• _Task directions_
Copy the lines below word for word, starting at the line that contains "common name: Japanese clover" and stopping after the line that contains "scientific name: Euphorbia prostrata".

• _Data provided_
+--

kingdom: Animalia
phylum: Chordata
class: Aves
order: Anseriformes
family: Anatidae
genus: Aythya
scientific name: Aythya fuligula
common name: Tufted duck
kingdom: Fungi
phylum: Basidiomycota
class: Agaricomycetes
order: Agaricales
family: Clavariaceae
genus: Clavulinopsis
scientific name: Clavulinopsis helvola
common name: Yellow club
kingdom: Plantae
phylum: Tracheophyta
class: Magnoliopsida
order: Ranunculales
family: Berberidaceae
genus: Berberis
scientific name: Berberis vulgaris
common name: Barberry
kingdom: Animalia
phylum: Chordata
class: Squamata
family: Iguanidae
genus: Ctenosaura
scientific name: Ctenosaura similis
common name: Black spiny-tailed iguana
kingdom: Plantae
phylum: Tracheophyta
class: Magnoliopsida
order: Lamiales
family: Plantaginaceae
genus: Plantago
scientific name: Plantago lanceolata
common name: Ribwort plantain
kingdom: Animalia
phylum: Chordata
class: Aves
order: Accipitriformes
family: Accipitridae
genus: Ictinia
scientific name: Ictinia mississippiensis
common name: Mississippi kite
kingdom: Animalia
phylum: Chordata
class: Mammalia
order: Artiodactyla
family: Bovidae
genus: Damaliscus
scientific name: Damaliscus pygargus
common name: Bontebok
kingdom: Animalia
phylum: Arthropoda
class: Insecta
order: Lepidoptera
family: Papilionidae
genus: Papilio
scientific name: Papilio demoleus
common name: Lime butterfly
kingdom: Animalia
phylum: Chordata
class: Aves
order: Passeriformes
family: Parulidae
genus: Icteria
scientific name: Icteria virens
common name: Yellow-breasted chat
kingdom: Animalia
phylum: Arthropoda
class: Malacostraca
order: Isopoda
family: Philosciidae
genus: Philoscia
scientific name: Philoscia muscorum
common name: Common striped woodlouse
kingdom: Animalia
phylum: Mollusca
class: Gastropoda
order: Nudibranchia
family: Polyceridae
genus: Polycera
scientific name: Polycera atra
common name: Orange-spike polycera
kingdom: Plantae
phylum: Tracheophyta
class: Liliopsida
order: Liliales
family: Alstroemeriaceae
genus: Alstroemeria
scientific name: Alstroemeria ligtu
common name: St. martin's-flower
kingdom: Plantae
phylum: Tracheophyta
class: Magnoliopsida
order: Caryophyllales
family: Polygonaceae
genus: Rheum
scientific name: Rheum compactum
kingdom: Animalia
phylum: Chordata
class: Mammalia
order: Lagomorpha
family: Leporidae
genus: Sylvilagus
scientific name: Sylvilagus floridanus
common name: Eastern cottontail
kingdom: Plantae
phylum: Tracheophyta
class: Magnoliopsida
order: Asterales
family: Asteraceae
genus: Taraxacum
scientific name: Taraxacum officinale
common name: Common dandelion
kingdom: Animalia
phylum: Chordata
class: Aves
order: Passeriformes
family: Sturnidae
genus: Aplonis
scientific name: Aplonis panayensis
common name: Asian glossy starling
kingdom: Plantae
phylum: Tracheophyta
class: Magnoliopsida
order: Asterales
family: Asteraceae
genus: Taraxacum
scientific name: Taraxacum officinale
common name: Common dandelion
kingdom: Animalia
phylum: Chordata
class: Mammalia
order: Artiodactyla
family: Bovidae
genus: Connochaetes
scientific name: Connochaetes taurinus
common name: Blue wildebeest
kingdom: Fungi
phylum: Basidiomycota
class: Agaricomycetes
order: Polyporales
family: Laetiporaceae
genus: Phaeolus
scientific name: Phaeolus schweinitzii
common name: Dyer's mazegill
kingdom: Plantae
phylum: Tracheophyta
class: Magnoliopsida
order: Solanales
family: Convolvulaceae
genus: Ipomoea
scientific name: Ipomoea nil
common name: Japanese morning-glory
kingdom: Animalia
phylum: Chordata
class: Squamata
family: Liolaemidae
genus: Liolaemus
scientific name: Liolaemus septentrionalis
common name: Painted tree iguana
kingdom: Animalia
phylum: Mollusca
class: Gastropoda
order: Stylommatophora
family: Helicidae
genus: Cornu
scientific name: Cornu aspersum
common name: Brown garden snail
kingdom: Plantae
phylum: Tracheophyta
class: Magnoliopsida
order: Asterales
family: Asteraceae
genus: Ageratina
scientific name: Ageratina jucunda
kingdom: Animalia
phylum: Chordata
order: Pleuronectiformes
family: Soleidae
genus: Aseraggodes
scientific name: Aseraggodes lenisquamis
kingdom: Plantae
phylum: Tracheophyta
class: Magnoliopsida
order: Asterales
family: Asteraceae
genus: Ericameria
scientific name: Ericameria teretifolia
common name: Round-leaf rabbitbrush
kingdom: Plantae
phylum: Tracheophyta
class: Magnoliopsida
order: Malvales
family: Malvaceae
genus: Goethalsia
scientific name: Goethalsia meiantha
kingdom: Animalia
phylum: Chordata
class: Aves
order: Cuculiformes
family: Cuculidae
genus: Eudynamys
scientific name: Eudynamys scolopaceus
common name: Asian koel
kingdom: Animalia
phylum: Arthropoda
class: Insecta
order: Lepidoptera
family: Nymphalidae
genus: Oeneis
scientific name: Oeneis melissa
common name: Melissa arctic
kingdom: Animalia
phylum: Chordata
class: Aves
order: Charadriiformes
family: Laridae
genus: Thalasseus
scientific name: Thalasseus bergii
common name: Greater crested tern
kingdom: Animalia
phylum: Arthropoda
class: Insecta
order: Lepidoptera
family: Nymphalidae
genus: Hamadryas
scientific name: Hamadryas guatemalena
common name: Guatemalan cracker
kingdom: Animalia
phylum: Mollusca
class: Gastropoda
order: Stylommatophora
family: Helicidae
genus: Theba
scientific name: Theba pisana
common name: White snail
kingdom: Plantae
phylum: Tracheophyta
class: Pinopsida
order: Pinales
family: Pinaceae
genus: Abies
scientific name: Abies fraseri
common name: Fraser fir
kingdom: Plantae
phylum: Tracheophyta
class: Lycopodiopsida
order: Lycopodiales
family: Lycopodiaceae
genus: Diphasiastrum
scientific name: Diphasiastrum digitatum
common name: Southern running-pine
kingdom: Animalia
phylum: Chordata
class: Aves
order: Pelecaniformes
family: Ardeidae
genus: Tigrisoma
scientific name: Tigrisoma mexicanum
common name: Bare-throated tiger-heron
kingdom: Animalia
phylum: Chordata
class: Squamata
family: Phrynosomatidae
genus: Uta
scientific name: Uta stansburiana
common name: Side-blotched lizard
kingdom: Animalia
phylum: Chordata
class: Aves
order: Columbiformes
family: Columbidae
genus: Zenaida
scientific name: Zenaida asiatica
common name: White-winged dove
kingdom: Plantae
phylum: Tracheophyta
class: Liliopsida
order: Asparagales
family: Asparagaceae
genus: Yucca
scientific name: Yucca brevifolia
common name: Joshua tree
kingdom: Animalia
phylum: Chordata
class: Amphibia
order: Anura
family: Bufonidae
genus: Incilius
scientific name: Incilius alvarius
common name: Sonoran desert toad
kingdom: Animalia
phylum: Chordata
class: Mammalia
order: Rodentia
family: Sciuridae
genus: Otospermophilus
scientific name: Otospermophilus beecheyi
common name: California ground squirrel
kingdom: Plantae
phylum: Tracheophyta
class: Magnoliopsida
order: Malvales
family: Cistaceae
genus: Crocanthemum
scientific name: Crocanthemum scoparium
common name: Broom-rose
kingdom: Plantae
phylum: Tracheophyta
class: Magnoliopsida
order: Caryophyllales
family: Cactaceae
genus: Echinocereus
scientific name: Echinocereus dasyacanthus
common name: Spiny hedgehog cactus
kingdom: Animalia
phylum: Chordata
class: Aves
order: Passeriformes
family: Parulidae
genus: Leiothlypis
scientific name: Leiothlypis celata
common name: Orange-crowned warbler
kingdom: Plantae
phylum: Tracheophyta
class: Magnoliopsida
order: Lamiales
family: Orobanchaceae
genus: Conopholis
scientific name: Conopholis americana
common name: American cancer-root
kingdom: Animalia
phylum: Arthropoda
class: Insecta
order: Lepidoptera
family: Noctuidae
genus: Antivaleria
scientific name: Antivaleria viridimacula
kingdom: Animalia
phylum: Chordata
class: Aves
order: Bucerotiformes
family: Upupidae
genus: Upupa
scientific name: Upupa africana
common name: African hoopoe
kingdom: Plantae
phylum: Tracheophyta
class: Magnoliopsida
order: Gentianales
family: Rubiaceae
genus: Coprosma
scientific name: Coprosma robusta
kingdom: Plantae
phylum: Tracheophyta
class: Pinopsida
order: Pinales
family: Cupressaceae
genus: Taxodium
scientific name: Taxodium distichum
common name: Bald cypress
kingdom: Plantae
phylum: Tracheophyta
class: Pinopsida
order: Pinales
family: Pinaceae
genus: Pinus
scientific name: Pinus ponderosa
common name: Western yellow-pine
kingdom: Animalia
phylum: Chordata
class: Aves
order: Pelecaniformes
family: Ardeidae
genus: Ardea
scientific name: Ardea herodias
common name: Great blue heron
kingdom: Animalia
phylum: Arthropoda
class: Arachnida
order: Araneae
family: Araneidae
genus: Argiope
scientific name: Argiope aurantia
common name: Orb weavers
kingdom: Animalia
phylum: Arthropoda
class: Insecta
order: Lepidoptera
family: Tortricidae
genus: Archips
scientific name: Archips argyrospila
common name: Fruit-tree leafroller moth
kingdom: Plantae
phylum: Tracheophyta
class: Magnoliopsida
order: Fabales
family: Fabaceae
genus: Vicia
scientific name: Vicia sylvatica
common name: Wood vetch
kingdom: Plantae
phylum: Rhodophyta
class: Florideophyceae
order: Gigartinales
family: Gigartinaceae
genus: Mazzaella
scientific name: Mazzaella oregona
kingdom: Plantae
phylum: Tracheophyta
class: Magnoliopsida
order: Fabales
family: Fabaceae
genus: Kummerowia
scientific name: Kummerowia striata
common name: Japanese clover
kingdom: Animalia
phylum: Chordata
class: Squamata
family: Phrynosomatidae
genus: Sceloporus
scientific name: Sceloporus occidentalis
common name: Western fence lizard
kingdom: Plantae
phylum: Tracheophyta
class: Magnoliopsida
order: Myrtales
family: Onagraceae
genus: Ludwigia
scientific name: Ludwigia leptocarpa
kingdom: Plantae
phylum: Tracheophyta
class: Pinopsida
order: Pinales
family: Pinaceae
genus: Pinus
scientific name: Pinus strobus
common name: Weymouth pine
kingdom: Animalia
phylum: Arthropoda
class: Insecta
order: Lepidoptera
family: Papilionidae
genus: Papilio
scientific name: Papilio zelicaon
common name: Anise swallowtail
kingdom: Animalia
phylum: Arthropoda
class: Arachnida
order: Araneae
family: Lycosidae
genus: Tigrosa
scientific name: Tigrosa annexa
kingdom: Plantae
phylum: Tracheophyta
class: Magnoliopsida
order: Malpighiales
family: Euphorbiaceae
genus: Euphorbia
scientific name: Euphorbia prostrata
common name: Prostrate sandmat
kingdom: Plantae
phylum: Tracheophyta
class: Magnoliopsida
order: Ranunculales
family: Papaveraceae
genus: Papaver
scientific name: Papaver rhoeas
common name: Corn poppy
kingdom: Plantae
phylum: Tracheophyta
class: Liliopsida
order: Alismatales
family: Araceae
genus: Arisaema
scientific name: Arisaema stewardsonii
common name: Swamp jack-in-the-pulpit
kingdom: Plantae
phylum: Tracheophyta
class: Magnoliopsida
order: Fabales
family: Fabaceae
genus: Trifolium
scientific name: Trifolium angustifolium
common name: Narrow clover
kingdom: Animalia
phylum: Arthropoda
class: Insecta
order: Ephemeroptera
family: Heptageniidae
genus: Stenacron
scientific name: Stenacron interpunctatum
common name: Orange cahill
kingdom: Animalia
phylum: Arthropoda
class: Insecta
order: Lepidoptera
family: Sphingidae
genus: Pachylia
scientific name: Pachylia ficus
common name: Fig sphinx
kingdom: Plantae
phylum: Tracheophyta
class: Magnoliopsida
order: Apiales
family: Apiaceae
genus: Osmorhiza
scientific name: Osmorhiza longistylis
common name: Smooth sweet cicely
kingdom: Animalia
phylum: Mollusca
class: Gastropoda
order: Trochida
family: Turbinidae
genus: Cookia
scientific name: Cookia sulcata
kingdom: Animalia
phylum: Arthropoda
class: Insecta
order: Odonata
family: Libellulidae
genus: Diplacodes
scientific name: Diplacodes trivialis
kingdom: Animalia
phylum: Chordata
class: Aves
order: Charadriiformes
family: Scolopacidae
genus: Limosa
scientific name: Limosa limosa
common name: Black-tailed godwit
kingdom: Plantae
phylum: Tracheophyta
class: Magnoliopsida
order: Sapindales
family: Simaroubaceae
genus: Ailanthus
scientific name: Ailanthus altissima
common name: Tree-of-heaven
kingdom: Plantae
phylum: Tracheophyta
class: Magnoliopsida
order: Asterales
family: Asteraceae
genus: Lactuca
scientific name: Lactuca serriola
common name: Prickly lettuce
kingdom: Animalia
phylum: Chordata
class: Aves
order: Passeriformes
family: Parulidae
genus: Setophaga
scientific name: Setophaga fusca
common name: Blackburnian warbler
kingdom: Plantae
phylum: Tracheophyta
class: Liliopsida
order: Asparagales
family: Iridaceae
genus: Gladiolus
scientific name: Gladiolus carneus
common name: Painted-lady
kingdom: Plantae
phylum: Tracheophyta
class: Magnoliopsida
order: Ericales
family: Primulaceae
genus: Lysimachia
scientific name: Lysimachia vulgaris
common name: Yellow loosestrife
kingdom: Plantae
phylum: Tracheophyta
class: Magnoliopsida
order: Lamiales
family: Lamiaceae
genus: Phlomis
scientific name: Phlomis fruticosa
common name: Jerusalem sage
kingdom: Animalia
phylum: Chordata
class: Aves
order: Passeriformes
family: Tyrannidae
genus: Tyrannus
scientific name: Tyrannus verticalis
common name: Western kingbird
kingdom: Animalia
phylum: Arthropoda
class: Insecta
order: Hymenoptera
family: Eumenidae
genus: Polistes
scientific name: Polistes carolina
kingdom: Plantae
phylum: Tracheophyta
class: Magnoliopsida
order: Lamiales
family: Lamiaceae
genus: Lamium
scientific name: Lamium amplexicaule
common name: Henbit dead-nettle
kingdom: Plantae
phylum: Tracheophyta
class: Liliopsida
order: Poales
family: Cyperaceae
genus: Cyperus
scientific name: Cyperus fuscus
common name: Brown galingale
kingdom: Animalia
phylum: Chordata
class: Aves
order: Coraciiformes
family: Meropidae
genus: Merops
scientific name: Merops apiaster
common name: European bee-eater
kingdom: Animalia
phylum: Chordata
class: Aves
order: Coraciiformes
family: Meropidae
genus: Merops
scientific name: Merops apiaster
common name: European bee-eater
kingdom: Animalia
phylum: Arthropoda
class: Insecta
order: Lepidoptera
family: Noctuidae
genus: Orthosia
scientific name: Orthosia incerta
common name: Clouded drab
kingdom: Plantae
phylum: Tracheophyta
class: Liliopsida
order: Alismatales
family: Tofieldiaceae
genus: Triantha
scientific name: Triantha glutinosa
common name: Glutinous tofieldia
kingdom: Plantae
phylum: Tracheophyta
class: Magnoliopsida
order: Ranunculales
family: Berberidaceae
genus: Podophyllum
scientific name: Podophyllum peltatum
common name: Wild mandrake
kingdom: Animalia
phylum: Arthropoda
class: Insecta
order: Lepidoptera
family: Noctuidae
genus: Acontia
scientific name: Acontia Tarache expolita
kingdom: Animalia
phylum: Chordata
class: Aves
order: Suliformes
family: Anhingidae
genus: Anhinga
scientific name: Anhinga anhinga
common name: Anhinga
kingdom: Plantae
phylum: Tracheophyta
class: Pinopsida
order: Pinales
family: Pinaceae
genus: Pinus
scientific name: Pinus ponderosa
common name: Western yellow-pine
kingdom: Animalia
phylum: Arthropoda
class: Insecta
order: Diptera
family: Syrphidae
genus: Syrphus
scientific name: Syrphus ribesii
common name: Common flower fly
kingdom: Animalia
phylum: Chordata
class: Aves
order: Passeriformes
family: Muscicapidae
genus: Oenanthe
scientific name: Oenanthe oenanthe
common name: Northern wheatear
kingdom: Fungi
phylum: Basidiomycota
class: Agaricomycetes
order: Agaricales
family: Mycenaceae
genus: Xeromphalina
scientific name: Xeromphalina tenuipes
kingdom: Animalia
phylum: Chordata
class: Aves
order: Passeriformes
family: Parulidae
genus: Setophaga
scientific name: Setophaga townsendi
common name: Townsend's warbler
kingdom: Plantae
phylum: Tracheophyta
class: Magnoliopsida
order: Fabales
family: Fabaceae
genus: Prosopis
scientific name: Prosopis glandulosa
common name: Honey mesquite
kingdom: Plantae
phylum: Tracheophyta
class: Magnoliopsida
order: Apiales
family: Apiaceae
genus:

+--

• _Expected output_
common name: Japanese clover
kingdom: Animalia
phylum: Chordata
class: Squamata
family: Phrynosomatidae
genus: Sceloporus
scientific name: Sceloporus occidentalis
common name: Western fence lizard
kingdom: Plantae
phylum: Tracheophyta
class: Magnoliopsida
order: Myrtales
family: Onagraceae
genus: Ludwigia
scientific name: Ludwigia leptocarpa
kingdom: Plantae
phylum: Tracheophyta
class: Pinopsida
order: Pinales
family: Pinaceae
genus: Pinus
scientific name: Pinus strobus
common name: Weymouth pine
kingdom: Animalia
phylum: Arthropoda
class: Insecta
order: Lepidoptera
family: Papilionidae
genus: Papilio
scientific name: Papilio zelicaon
common name: Anise swallowtail
kingdom: Animalia
phylum: Arthropoda
class: Arachnida
order: Araneae
family: Lycosidae
genus: Tigrosa
scientific name: Tigrosa annexa
kingdom: Plantae
phylum: Tracheophyta
class: Magnoliopsida
order: Malpighiales
family: Euphorbiaceae
genus: Euphorbia
scientific name: Euphorbia prostrata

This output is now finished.